Des prototypes ECL flexibles atteignent 1 552 candelas par mètre carré
Un panneau flexible brille sous un éclairage intérieur, un contexte où la faible luminosité a longtemps empêché les écrans électrochimiluminescents de sortir des laboratoires. Une équipe dirigée par le professeur adjoint Tan Yu Jun, de l'Université nationale de Singapour, a annoncé des prototypes ECL atteignant 1 552 candelas par mètre carré, soit environ trois à quatre fois la luminosité d'un écran de smartphone courant utilisé en intérieur.
L'ECL, abréviation d'électrochimiluminescence, produit de la lumière grâce à des réactions chimiques déclenchées électriquement dans une couche liquide située entre deux électrodes. Ce format est fin et flexible, mais les versions conventionnelles étaient trop peu lumineuses et instables pour permettre des affichages pratiques. Les chercheurs indiquent également avoir obtenu une lueur stable et continue, capable de fonctionner avec une petite batterie.
Le changement a commencé dans le liquide. L'équipe a remplacé le liquide ionique conventionnel, un sel qui reste liquide à température ambiante, par un liquide contenant un ion négatif plus petit. Cet ion a accéléré l'échange d'électrons au niveau de l'électrode et amélioré la stabilité chimique, tandis que l'ion positif dissolvait davantage de colorant électroluminescent. L'appareil associait ensuite une électrode texturée, destinée à renforcer les réactions, à une électrode lisse optimisée pour la transparence, avec un mince miroir d'argent pour réfléchir vers l'avant la lumière qui s'échappait.

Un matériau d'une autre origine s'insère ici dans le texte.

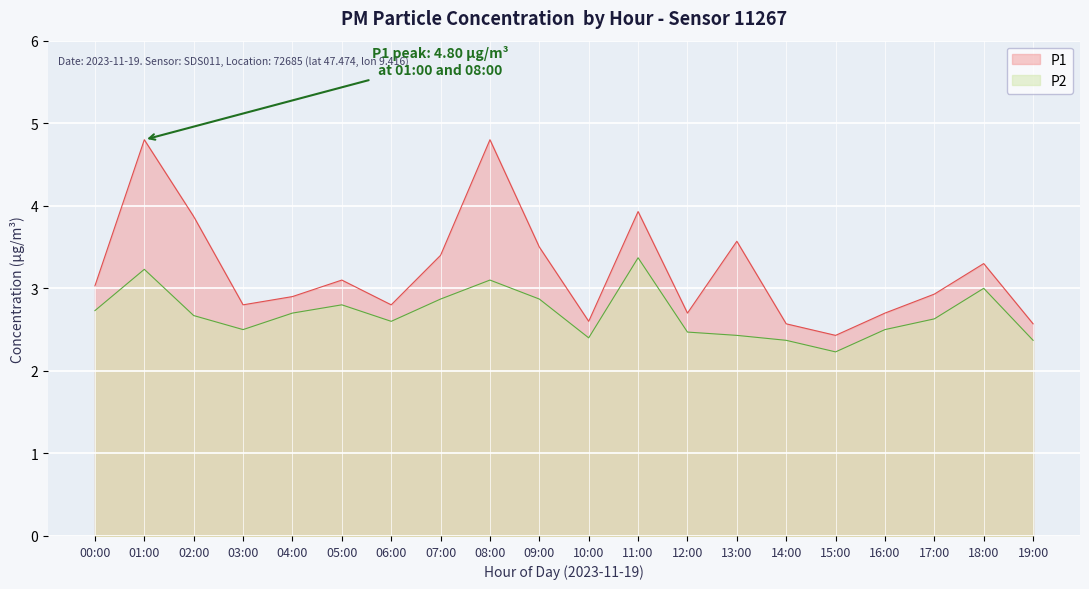

Reading right to left, extract all data points from this chart.

P1: 2.6	3.3	2.9	2.7	2.4	2.6	3.6	2.7	3.9	2.6	3.5	4.8	3.4	2.8	3.1	2.9	2.8	3.9	4.8	3.0
P2: 2.4	3.0	2.6	2.5	2.2	2.4	2.4	2.5	3.4	2.4	2.9	3.1	2.9	2.6	2.8	2.7	2.5	2.7	3.2	2.7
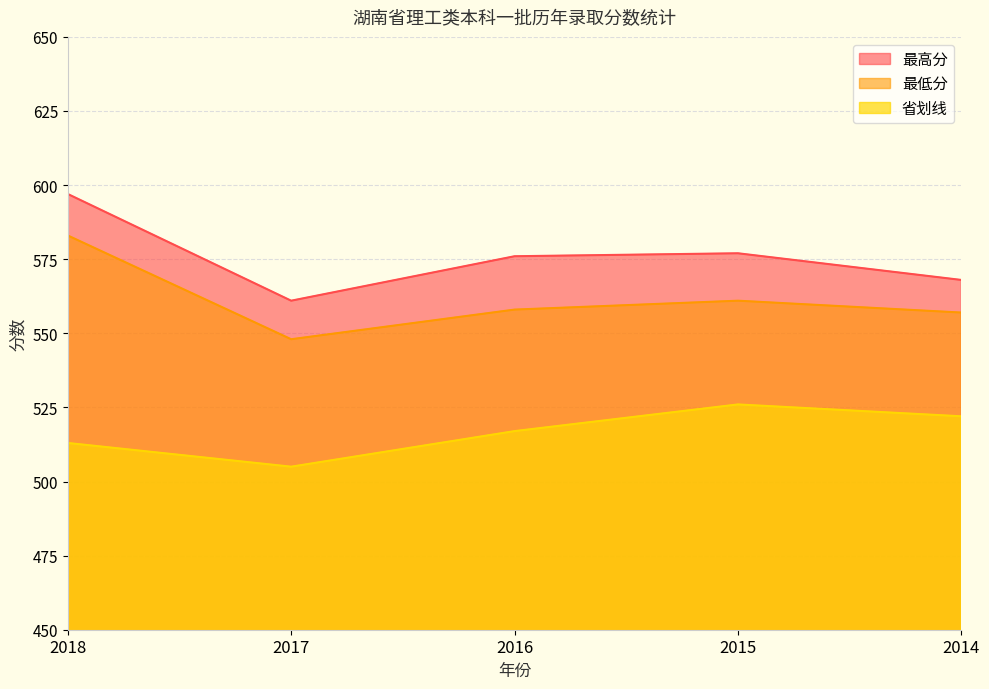

How many interior local peaks does the 最低分 series have?

1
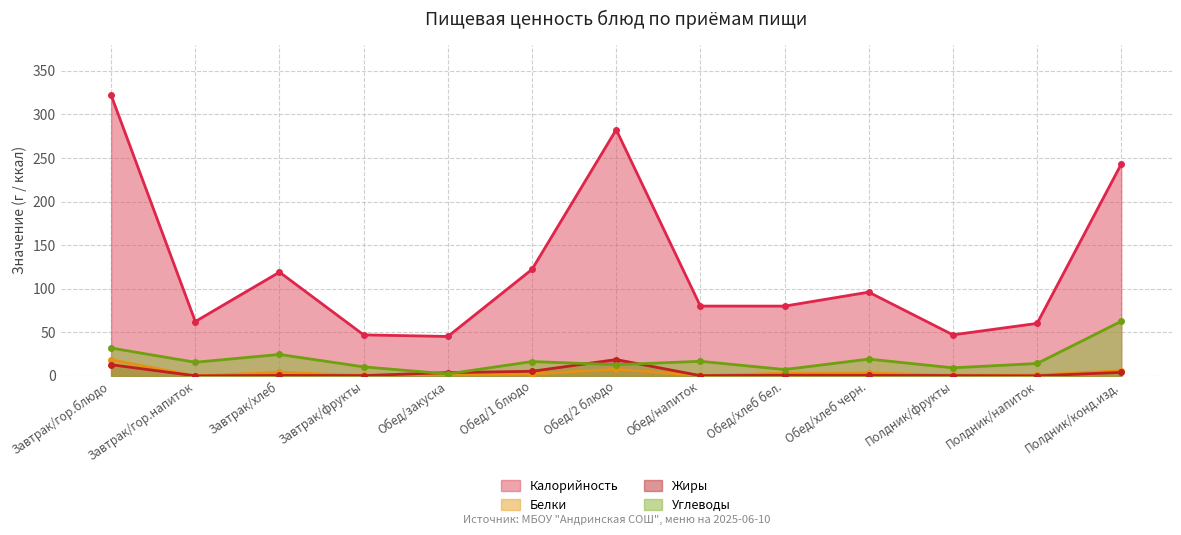

Which series has the largest range (max minus min)?

Калорийность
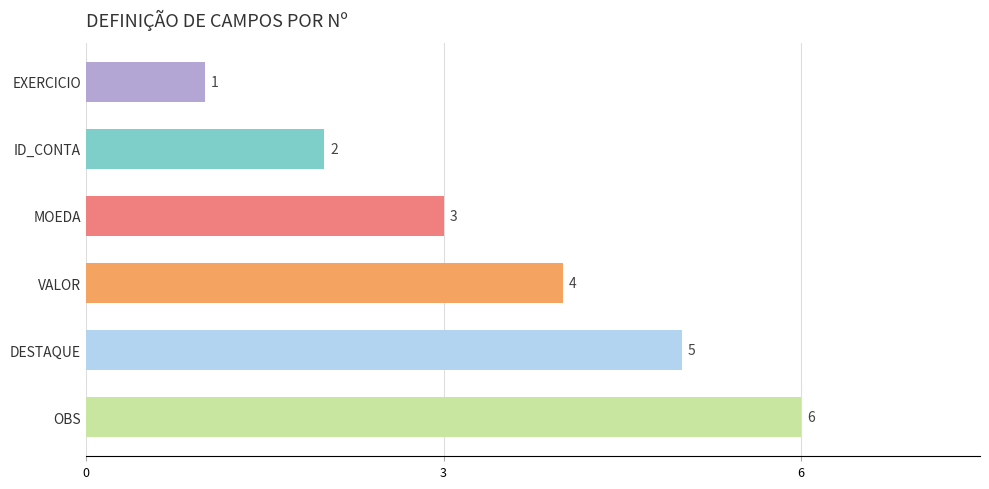

What is the change in value from EXERCICIO to DESTAQUE?

+4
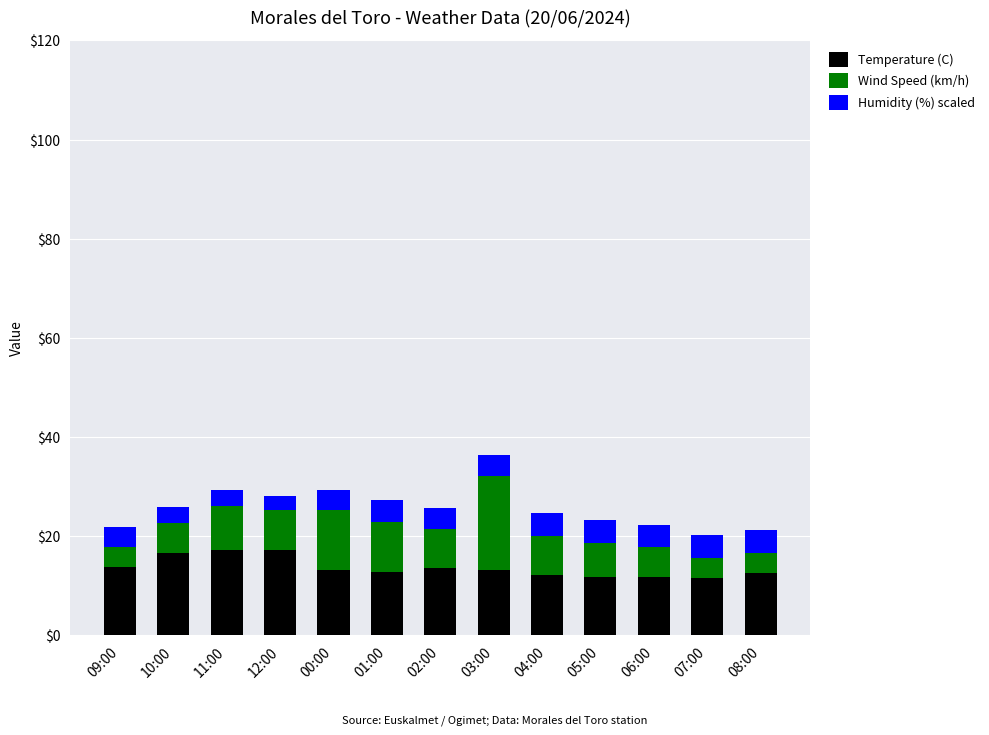

The Temperature (C) series shows 11.8 at 06:00. True or false?

True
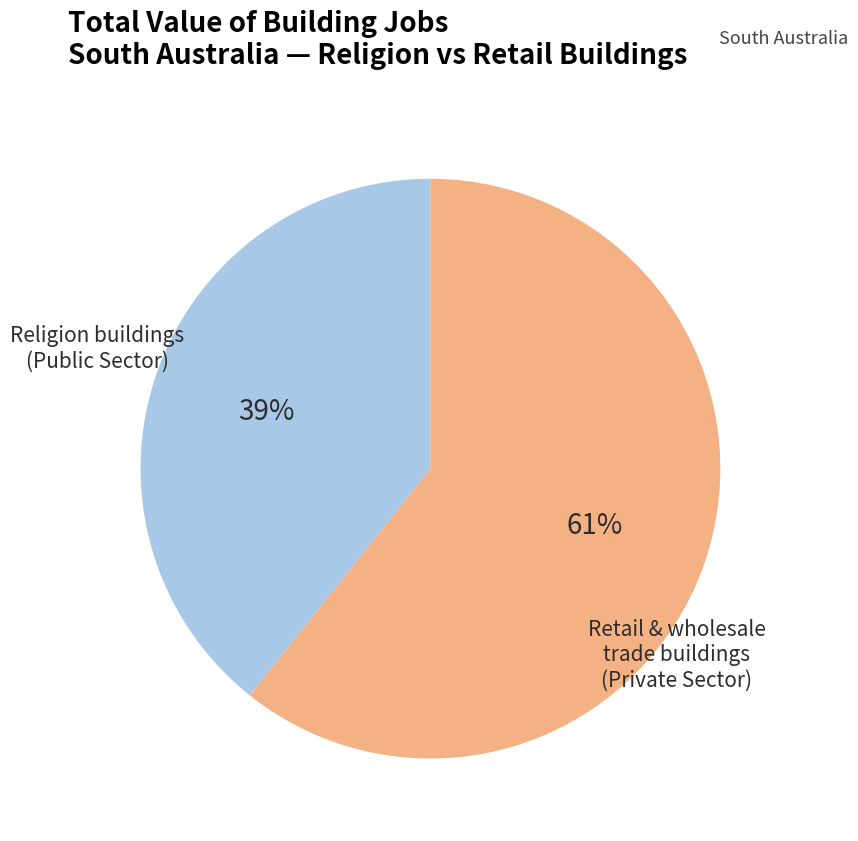

Does any single category account for the majority?

Yes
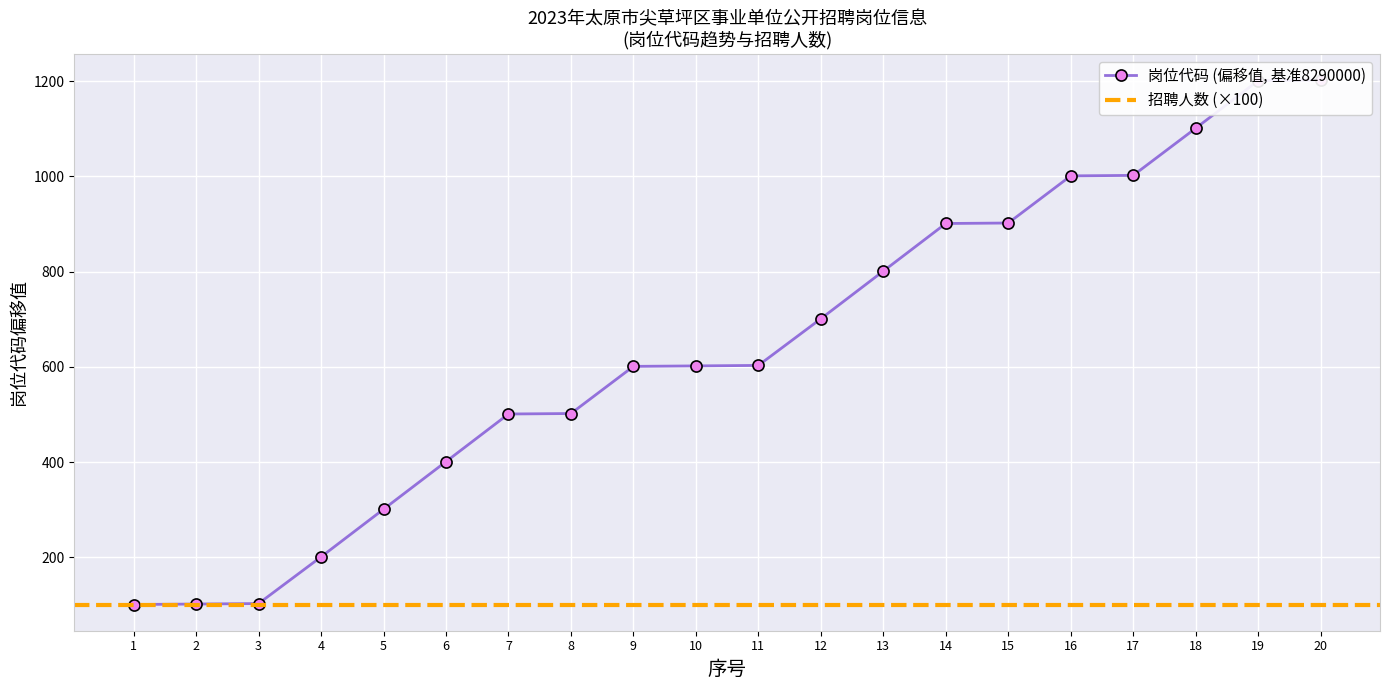

Rank the categories by value from highest to lowest.

20, 19, 18, 17, 16, 15, 14, 13, 12, 11, 10, 9, 8, 7, 6, 5, 4, 3, 2, 1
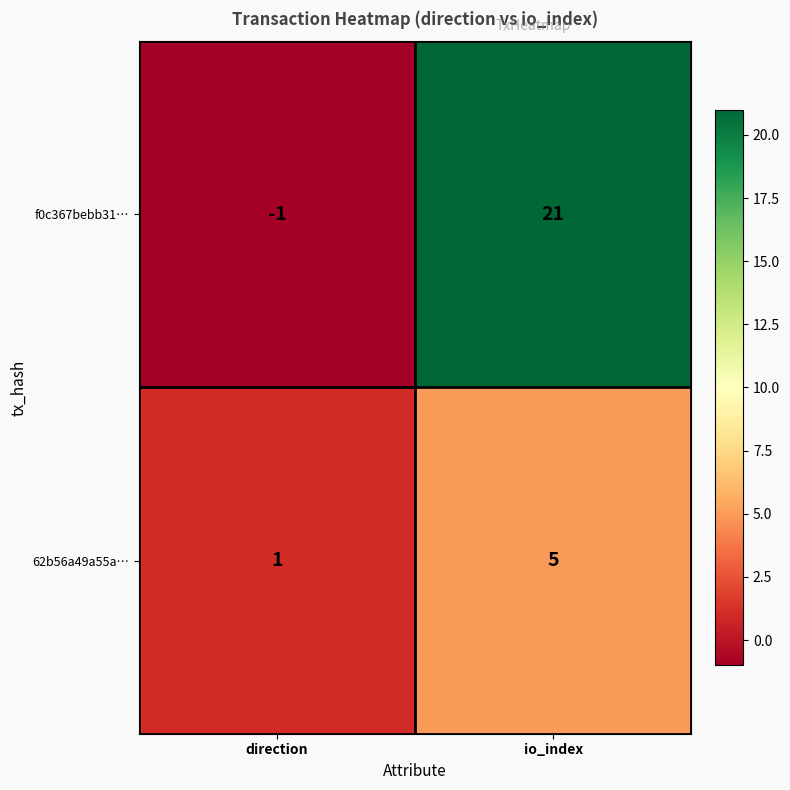

What is the spread (max minus min) of values at io_index?

16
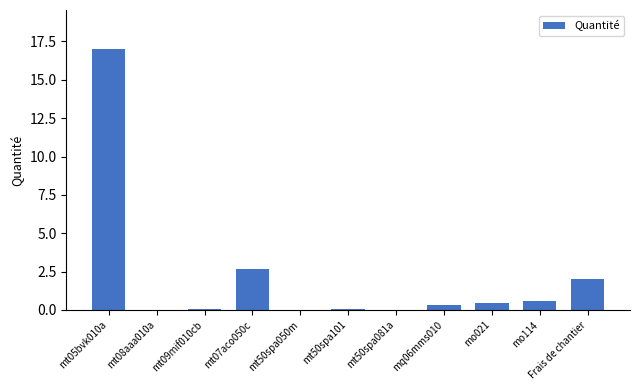

Which has a higher value, mt05bvk010a or Frais de chantier?

mt05bvk010a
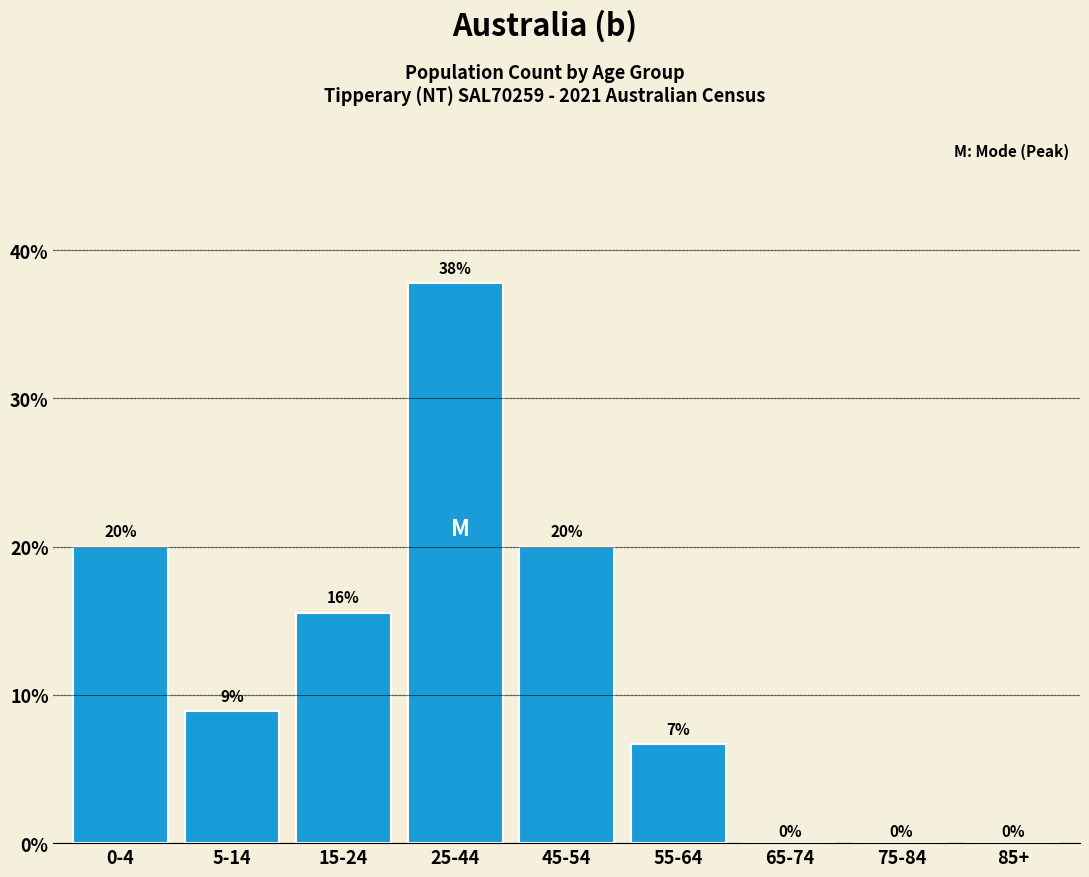

Which has a higher value, 25-44 or 5-14?

25-44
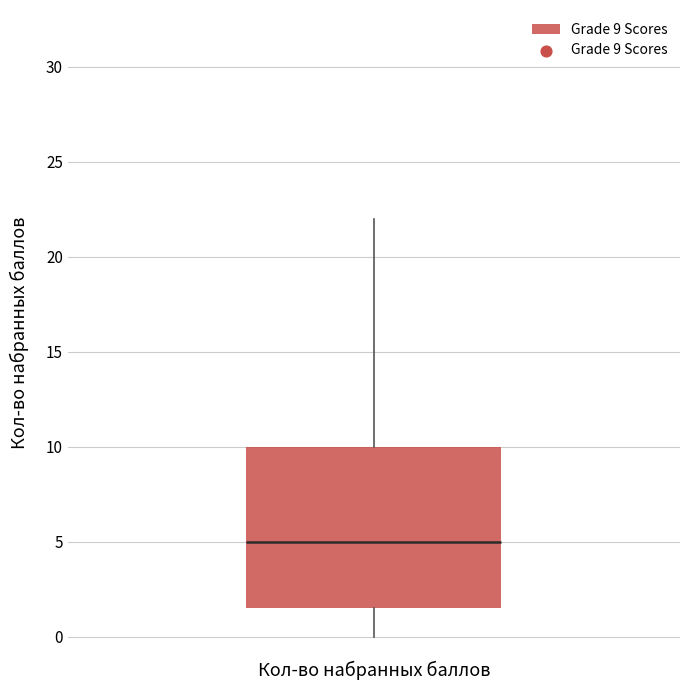

Transcribe this box plot: give where the median line is, the range the box spans, and where the two whiskers end, as read against the y-axis. The values are not printed on the chart, so give them approximately, as read against the axis.

median 5.0, box 1.5 to 10.0, whiskers 0.0 to 22.0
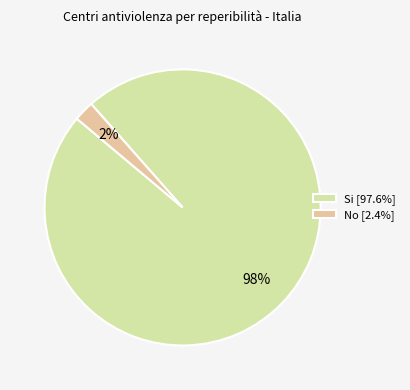

Count the number of slices in the pie.

2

L'écart de durabilité était visible lors des tests. Après 10 cycles d'allumage et d'extinction répétés, les nouveaux appareils conservaient une luminosité jusqu'à 82 fois supérieure à celle de la version conventionnelle. En fonctionnement continu, ils ont maintenu leur émission pendant deux heures, contre 29 minutes pour l'ancienne conception. Les résultats ont été publiés dans Science Advances par des chercheurs de la NUS, de l'Institut de recherche et d'ingénierie des matériaux et de l'Institut de calcul haute performance.
Concrètement, cette technologie pourrait intégrer un retour visuel directement à un dispositif de surveillance du glucose porté sur la peau, sans écran séparé. L'équipe a également présenté un afficheur à sept segments affichant les chiffres 1 à 9, ainsi qu'un appareil flexible à l'état solide qui continuait de briller alors qu'il était totalement immergé dans l'eau. Ces prototypes laissent entrevoir des affichages simples pour les capteurs environnementaux, les emballages intelligents, les surfaces de machines ou de robots souples et la signalisation sous-marine — mais ils restent des démonstrations, et non des produits déployés.